Dívida em Dólar: Vereadores de decidirão, amanhã, o futuro fiscal das próximas gerações 

Próxima sexta, 20 , o plenário da Câmara Municipal de Simões Filho não será apenas palco de mais uma Sessão Extraordinária; será o palco e cenário de uma votação plenária que poderá comprometer as finanças do município pelas próximas gerações.

Publicado por Redação Nacional

Legislativo – Simões Filho – Bahia

Em pauta, o polêmico Projeto de Lei nº 026/2025, que autoriza o Poder Executivo a contratar um empréstimo externo de 75 milhões de dólares junto à Corporação Andina de Fomento (CAF).

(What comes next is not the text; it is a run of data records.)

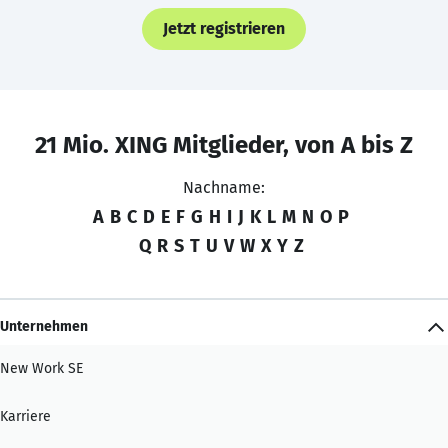
Jetzt registrieren
21 Mio. XING Mitglieder, von A bis Z
Nachname:
A
B
C
D
E
F
G
H
I
J
K
L
M
N
O
P
Q
R
S
T
U
V
W
X
Y
Z
Unternehmen
New Work SE
Karriere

A Cifra do Milhão: O impacto real no bolso do cidadão

Embora o número “75 Milhões ” pareça modesto isoladamente, a conversão para a realidade brasileira é alarmante. Com o dólar orbitando a casa dos R$ 5,82 (cotação de hoje), estamos falando de um endividamento que saltará para a casa dos R$ 393 Milhões de Reais — montante que irá variar drasticamente ao sabor das instabilidades políticas e do câmbio internacional.

Herança de Empréstimos: Até onde vai o fôlego?

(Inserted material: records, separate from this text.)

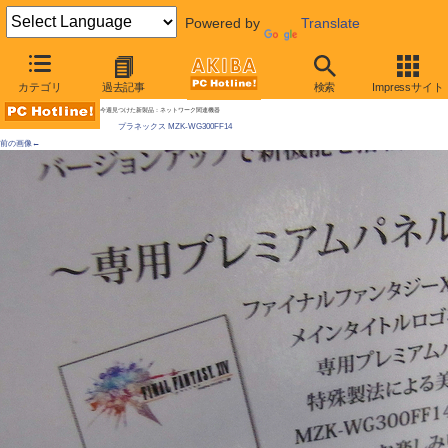
Powered by
Translate
AKIBA PC Hotline! 2010年11月13日号
カテゴリ
過去記事
検索
Impressサイト
[拡大画像]
「FF XIV向け」をうたうルータが発売に
今週見つけた新製品：ネットワーク関連機器
プラネックス MZK-WG300FF14
前の画像←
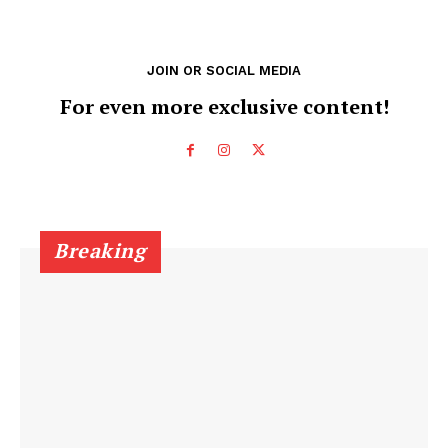
JOIN OR SOCIAL MEDIA
For even more exclusive content!
Breaking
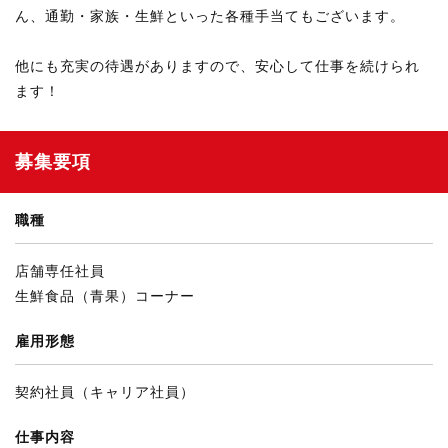
ん、通勤・家族・生鮮といった各種手当てもございます。
他にも充実の待遇がありますので、安心して仕事を続けられ
ます！
募集要項
職種
店舗専任社員
生鮮食品（青果）コーナー
雇用形態
契約社員（キャリア社員）
仕事内容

O ponto mais sensível da crítica reside no histórico recente. Durante a gestão do ex-prefeito Dinha, Simões Filho acumulou uma série de operações de crédito que já comprometeram fatias importantes de receitas fundamentais, como o FPM, ISS e ICMS.

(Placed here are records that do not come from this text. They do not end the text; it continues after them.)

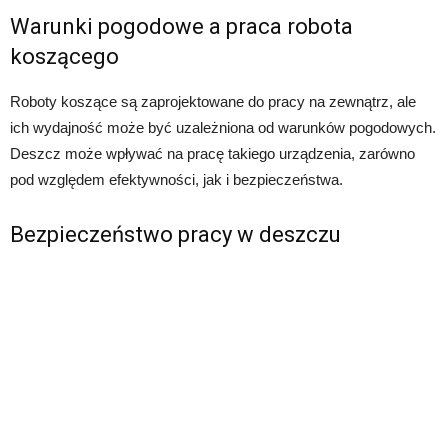
Warunki pogodowe a praca robota
koszącego
Roboty koszące są zaprojektowane do pracy na zewnątrz, ale
ich wydajność może być uzależniona od warunków pogodowych.
Deszcz może wpływać na pracę takiego urządzenia, zarówno
pod względem efektywności, jak i bezpieczeństwa.
Bezpieczeństwo pracy w deszczu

O novo projeto, fundamentado no ambicioso programa “Simões Filho 100 – Desenvolvimento Urbano Integrado”, promete soluções estruturais. No entanto, o preço dessa “solução” é o oferecimento de receitas constitucionalmente prescritas como contra-garantia, conforme o art. 167, §4º da Constituição Federal. Na prática, o município está empenhando o pão de amanhã para pagar o asfalto de hoje.

O Peso do Voto: Responsabilidade ou Submissão?

A pergunta que ecoa nos bastidores políticos, em Simões Filho é: qual será a postura dos vereadores? Votar a favor do PL 026/2025 não é apenas apoiar obras de infraestrutura, mas dar o aval para um endividamento em moeda estrangeira que expõe Simões Filho aos riscos do mercado global.

Os críticos alertam para o “efeito bola de neve”: se a arrecadação cair ou o dólar disparar, serviços essenciais podem ser sacrificados para honrar os compromissos com a CAF.

Conclusão 

O Executivo alega necessidade de investimento para o progresso. A oposição e técnicos em finanças alertam para a asfixia fiscal. Amanhã, cada parlamentar registrará não apenas um voto, mas sua assinatura na fatura que as próximas gerações de simões-filhenses terão que pagar. O “Simões Filho 100” chegará ao centenário como uma cidade desenvolvida ou como uma cidade insolvente?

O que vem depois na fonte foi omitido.